Among the generation that was the first to switch to the personal computer for its writing, Pradyot was slow to espouse the social media. When he did, his friends were surprised that he never mentioned anything political in his posts on Facebook. His wife and fellow-journalist Manjula, also a JNU person who he first met not on the campus but in the editorial offices of Patriot in Link House, explained the reason. Writing on politics was his day job. Social media became an outlet for his other loves, the music of the golden age of Hindi cinema, from the 1950s to the mid-1970s when poetry and music married, and cricket when the straight bat of a Salim Durrani or a Mansoor Ali Khan Pataudi explained the meaning of style and grace of the game. He was, of course, a personal friend of the two. He googled hard and long to find rare photographs of Dilip Kumar, Dev Anand, Raj Kapoor, alone and together, and put them on Facebook in the dark hours of the night, to delight his friends next morning with a mix of history and nostalgia. Snatches of a song or that rare photograph of Yusuf Khan spoke of painstaking research.

Not surprisingly, the man faced life with a straight bat too, whatever googly it served him in the 35 or so years he worked, dodging deadly blows with a smile. He went away as suddenly.

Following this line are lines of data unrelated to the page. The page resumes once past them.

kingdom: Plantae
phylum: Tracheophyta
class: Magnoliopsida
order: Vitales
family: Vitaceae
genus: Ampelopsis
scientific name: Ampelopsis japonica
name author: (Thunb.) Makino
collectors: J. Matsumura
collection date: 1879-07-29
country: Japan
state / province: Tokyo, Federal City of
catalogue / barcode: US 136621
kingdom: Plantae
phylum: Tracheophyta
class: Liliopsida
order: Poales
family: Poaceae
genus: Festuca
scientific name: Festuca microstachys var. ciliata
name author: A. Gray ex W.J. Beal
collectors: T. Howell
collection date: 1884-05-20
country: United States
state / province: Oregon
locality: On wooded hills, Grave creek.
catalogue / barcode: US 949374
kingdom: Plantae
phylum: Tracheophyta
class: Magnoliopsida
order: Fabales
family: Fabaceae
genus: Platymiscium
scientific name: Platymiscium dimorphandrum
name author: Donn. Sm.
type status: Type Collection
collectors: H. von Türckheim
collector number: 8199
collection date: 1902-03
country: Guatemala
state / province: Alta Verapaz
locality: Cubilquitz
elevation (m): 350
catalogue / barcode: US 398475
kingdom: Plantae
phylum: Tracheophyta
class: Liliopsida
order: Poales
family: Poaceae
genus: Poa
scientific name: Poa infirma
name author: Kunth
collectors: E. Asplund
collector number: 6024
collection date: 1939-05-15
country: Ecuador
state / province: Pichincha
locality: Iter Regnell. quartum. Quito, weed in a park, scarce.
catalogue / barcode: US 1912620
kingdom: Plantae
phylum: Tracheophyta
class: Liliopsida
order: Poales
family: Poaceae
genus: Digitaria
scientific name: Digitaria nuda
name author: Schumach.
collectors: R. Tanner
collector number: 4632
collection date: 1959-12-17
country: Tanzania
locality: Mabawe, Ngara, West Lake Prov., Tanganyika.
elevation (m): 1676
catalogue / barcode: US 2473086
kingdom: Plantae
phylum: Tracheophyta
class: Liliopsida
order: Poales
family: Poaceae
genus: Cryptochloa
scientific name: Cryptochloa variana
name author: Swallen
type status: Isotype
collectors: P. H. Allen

Pradyot Lal would have liked the intimacy of the memorial meeting for him on the rooftop of the office of the Delhi Union of Journalists in New Delhi's Shankar Market. The hooting from shunting railway engines interrupted colleagues and friends —and many were the rare combination of old colleagues who remained close friends over the decades. They celebrated many things about him, his skills with the English language, with the processing of information, data and developments, with making sense out of contemporary politics. But the lump in their throat was in the recounting of his humour, gentleness, his civility, and his decency. All those will be missed.

The author is a senior journalist, human rights activist and member of the National Integration Council.